Shares of New York-based Goldman dropped 1.3% to $335.42 at 1:45 p.m. in New York after having slumped as much as 4% after results were announced.

“The reaction of the stock is not unreasonable, but there’s a difference between that and the business not doing well,” Christian Bolu, an analyst at Autonomous Research, said in an interview about the trading performance. “When your biggest business is delivering mid-teens return that’s good. But stocks react off expectations and they missed.”

Most of the country’s biggest banks have benefited from volatile markets that helped lift demand for trading services. Bank of America Corp. said earlier Tuesday that its fixed-income traders delivered a windfall: Trading revenue in that unit, which is smaller than Goldman’s, unexpectedly soared almost 30%, while analysts were expecting a small drop.

Retail-banking giants such as JPMorgan Chase & Co. and Wells Fargo & Co. last week delivered higher earnings off rising interest rates. One pocket of concern for big investment banks remains the muted activity in capital markets as companies seek to ride out volatility, which has depressed fees for firms including Goldman Sachs.

Investment-banking revenue of $1.58 billion was roughly in line with estimates and down 26% from a year earlier.

The firm’s provision for credit losses was a net benefit of $171 million for the first quarter, driven by the sale of the loan book. Analysts had expected that figure to have hurt profit to the tune of $828 million. 

Goldman also took a hit of about $355 million related to its real estate investments. 

The Wall Street giant’s bankers and traders were involved in the failed attempt to help Silicon Valley Bank raise funds, a trigger for last month’s U.S. regional banking crisis. The firm’s investment bankers were out in the market seeking to raise capital for the smaller bank, while also purchasing a securities portfolio from the beleaguered company at a steep discount.

“The events of the first quarter acted as another real-life stress test, demonstrating the resilience of Goldman Sachs and the nation’s largest financial institutions,” Chief Executive Officer David Solomon said in the statement. 

The asset and wealth-management business, a key growth initiative for the firm, reported $3.22 billion in revenue, compared to analyst expectations of $3.8 billion. Much of the miss was tied to the revenue hit from the sale of the loan book, which was housed in the division. Equity investment gains were also lower than analysts had expected. Still, the unit posted a 24% increase from a year earlier, driven by gains in management fees.

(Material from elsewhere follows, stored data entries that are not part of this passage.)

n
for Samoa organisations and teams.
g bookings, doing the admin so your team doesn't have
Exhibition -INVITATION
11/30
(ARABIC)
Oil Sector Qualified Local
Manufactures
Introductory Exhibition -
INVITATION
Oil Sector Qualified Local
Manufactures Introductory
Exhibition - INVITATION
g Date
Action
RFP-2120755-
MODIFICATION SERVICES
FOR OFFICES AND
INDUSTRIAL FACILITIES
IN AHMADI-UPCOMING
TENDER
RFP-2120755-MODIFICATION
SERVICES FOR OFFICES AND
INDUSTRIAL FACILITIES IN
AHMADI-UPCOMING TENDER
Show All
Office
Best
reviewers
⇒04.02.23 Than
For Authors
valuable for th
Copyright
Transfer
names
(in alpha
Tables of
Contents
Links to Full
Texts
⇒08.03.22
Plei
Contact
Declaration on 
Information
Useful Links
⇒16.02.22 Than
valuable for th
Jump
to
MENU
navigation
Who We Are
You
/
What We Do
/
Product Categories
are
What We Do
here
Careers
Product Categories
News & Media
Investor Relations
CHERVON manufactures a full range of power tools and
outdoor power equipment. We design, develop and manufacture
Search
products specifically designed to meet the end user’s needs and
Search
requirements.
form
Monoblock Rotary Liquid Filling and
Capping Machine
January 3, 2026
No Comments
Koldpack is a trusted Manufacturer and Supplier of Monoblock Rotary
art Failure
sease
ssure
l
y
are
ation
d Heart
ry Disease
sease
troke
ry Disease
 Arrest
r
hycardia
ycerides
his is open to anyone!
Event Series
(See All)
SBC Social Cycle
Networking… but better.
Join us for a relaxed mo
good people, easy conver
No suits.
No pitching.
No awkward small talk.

A newly carved-out division called Platform Solutions—which houses credit-card partnerships, transaction banking and the installment-lending business known as GreenSky—reported $306 million in pretax losses. The performance was significantly better than the $570 million estimated loss. That was largely driven by a lower provision for credit losses for the quarter.

Goldman said at its investor day in February that it’s considering strategic alternatives for what’s left of its consumer business, after mounting losses forced Solomon to backtrack on his goal of building out a giant business catering to the mass market.

Solomon confirmed on a conference call with analysts Tuesday that the company is planning to sell GreenSky Inc., the installment-lending platform it added to the consumer division about two years ago. 

Also in the first-quarter results:

• Net income dropped 19% to $3.09 billion.

• Companywide revenue totaled $12.2 billion, compared with an average estimate of $12.8 billion.

• Advisory revenue was the highest among Wall Street banks so far, at $818 million.

• Return on equity for the combined banking and markets business was 16.6%.

—With assistance from Keith Gerstein.
This article was provided by Bloomberg News.